New Orleans-Style Yakamein
New Orleans-Style Yakamein
Yakamein is a staple of New Orleans. Introduced by immigrants, this beef noodle soup is a fusion of Chinese and Cajun cuisine. While you can find Yakamein at high end restaurants, it is typically eaten as a street food at festivals and parades in a styrofoam cup. To the locals, this soup is known as “Ol Sober”, being the perfect hangover food.
Ingredients
- 2 lbs chuck roast cut into 1/2” cubes
- 3 tbsp creole seasoning
- 2 tbsp olive oil
- 1 medium yellow onion diced
- 1 stalk celery diced
- 1 medium green bell pepper diced
- 2 quarts beef stock
- 2/3 cup soy sauce
- 2 tbsp ketchup
- 1 tbsp Worcestershire sauce
- hot sauce to taste
- 1 lb spaghetti noodles cooked al dente
- hard boiled eggs cut in half
- green onions chopped
Instructions
- Heat up 1 tbsp of olive oil in a pot over medium heat.
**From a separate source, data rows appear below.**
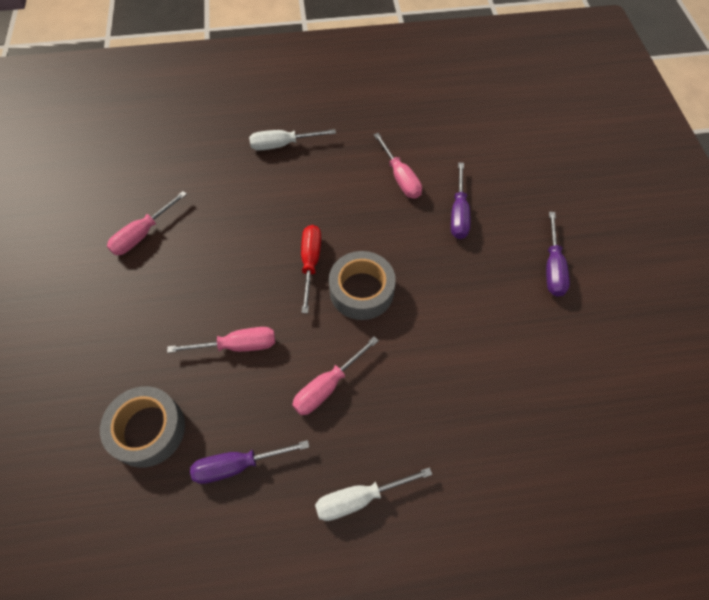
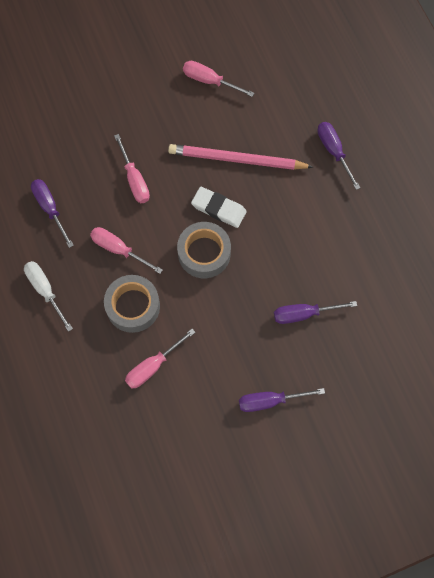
camera: 75 degrees right, 10 degrees up
(148, 430) = (60, 146): grey tape -> grey tape (133, 306)
(256, 231) = (237, 160): none -> pink pencil
(282, 145) = (333, 151): white screwdriver -> purple screwdriver
(310, 263) = (218, 209): red screwdriver -> white eraser
(400, 177) = (328, 257): pink screwdriver -> pink screwdriver (153, 366)

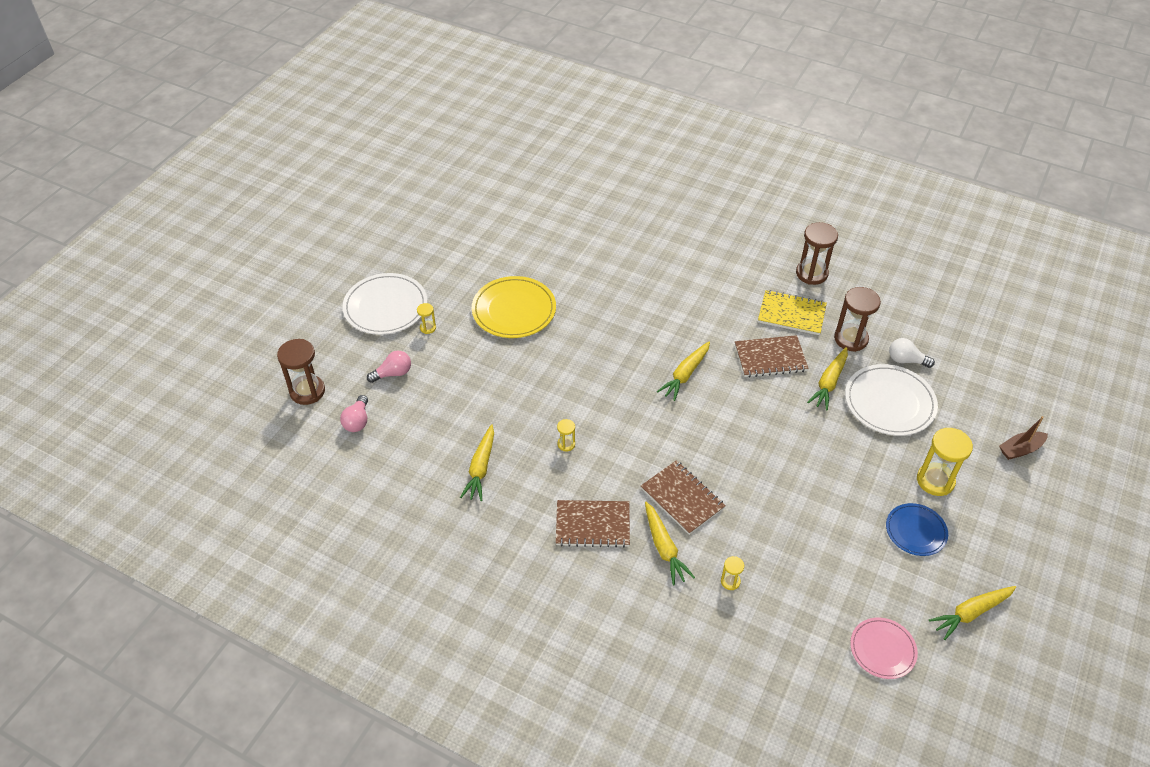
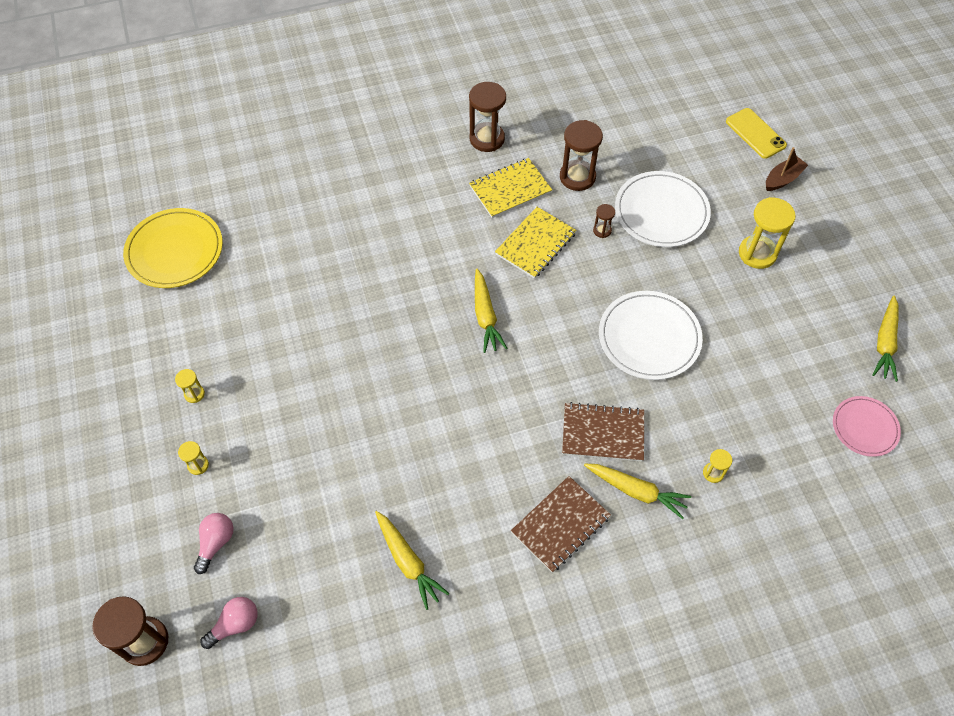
camera: 45 degrees left, 10 degrees up
(357, 421) = (235, 624): pink light bulb -> pink light bulb turned 90 degrees counterclockwise
(385, 307) = (127, 479): white plate -> white plate (649, 337)
(514, 310) = (265, 377): yellow plate -> yellow plate (175, 251)
(566, 444) = (457, 469): yellow hourglass -> yellow hourglass (194, 394)
(770, 358) = (535, 244): brown notebook -> yellow notebook
(829, 383) = (602, 230): yellow carrot -> brown hourglass
(906, 360) = (635, 164): white light bulb -> none
(916, 531) = (787, 308): blue plate -> none
(1020, 449) = (783, 179): brown boat -> brown boat turned 150 degrees counterclockwise
(1034, 405) = (755, 133): none -> yellow phone

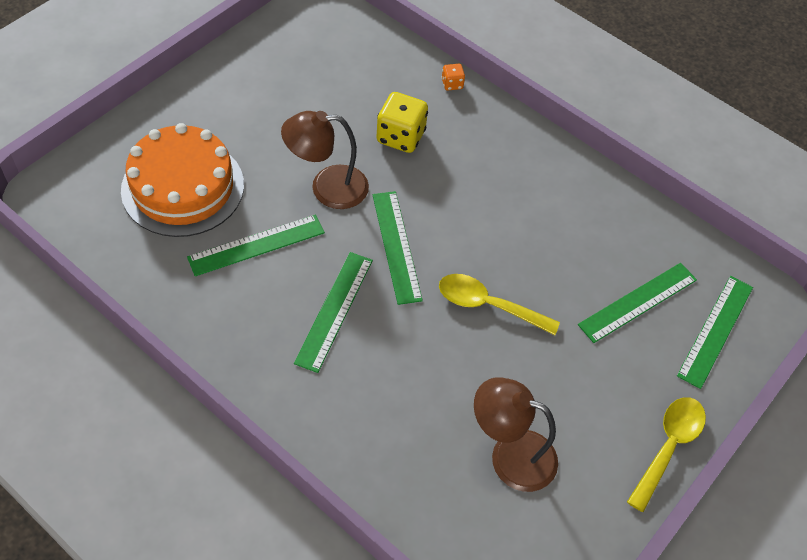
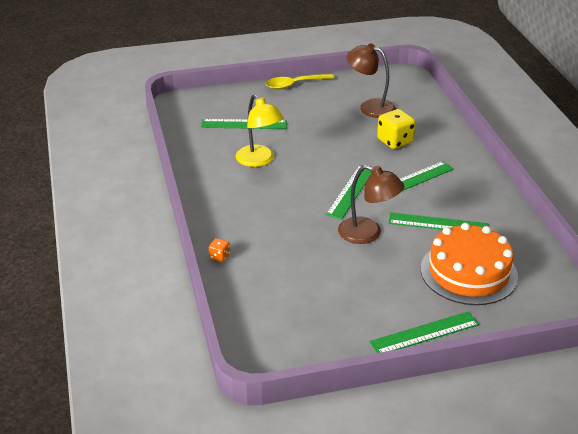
camera: 140 degrees left, 20 degrees down
(400, 137) = (291, 241): yellow dice -> yellow dice (395, 141)
(488, 305) = (324, 151): yellow spoon -> none
(510, 455) = (370, 107): brown lamp -> brown lamp turned 150 degrees clockwise
(548, 241) = (259, 161): none -> yellow lamp
(716, 330) = (220, 103): green ruler -> green ruler (424, 333)

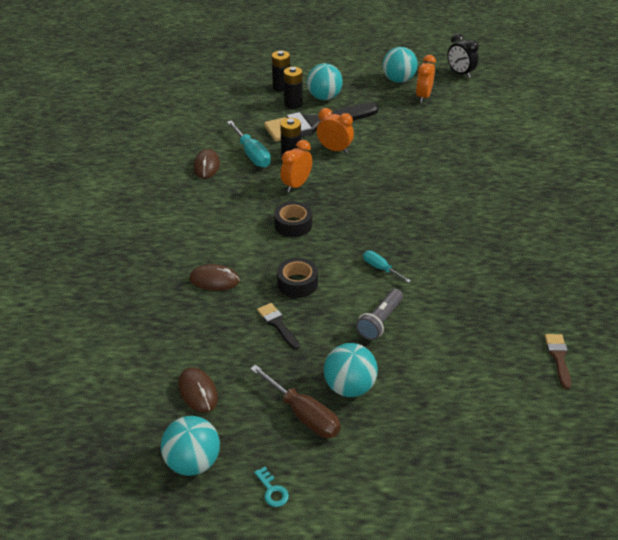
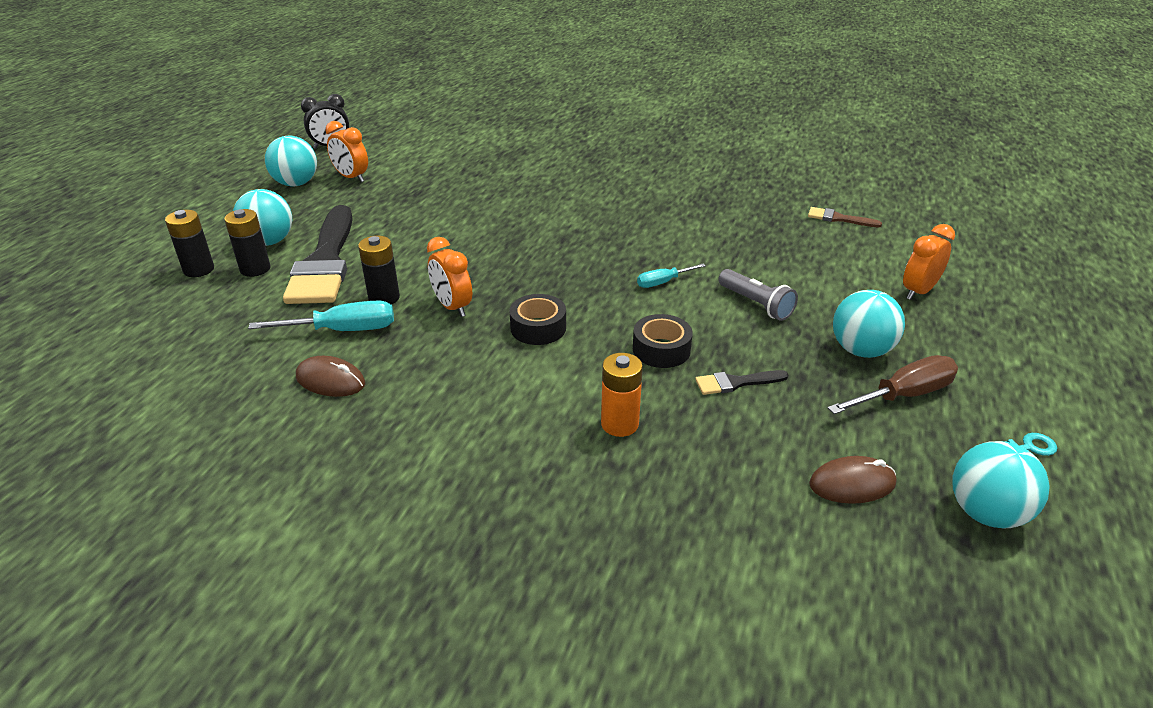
camera: 70 degrees left, 5 degrees down
(214, 280) = (619, 424): brown mouse -> orange battery
(334, 149) = (400, 260): orange clock -> orange clock (918, 291)

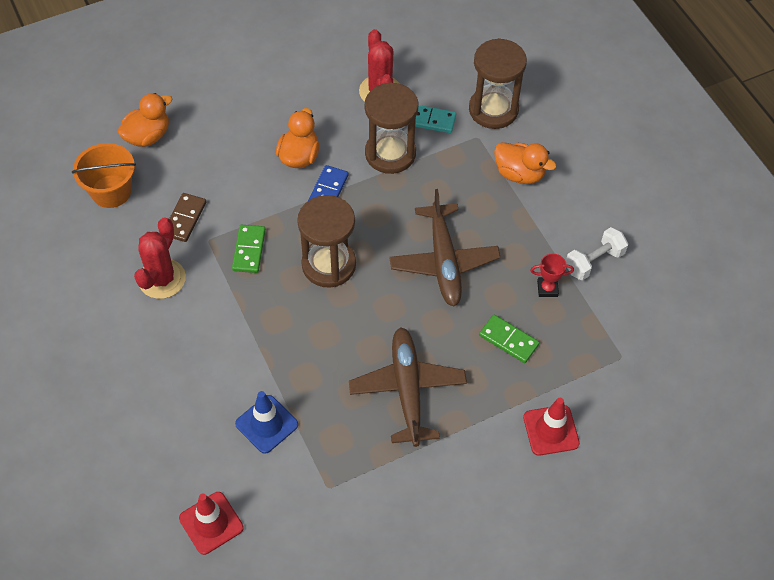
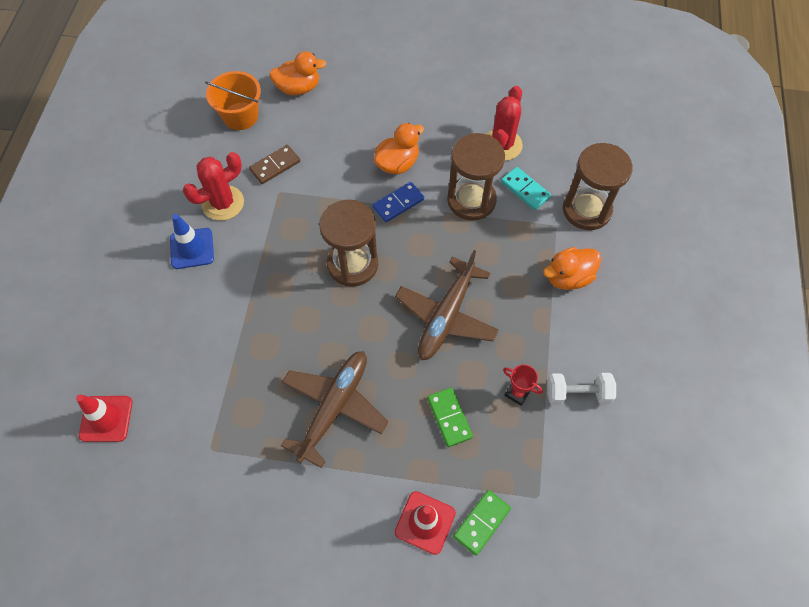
camera: 35 degrees right, 5 degrees up
(249, 250) = (302, 217): green domino -> green domino (481, 522)
(266, 424) = (206, 365): blue traffic cone -> blue traffic cone (192, 248)
(519, 174) = (568, 277): orange duck -> orange duck turned 90 degrees clockwise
Season the chuck with 1 tbsp of creole seasoning and sauté for 10 minutes. Remove from the pot.
- Add the other tbsp of olive oil and sauté the onions, celery, and bell pepper for 10 minutes.
- Return the beef to the pot.
- Pour in the beef stock, soy sauce, hot sauce, ketchup, Worcestershire sauce, and the remaining creole seasoning. Bring to a boil. Reduce the heat to low and simmer for 1 hour.
- Strain the broth of the meat and vegetables.
Assembly
- Place a quarter of the cooked spaghetti noodles in the bottom of a large soup bowl. Scoop a quarter of the beef and place on top of the noodles.
- Ladle the broth over the noodles and beef.
- Top with 2 hard boiled egg halves and chopped green onions. Serve with extra hot sauce if desired.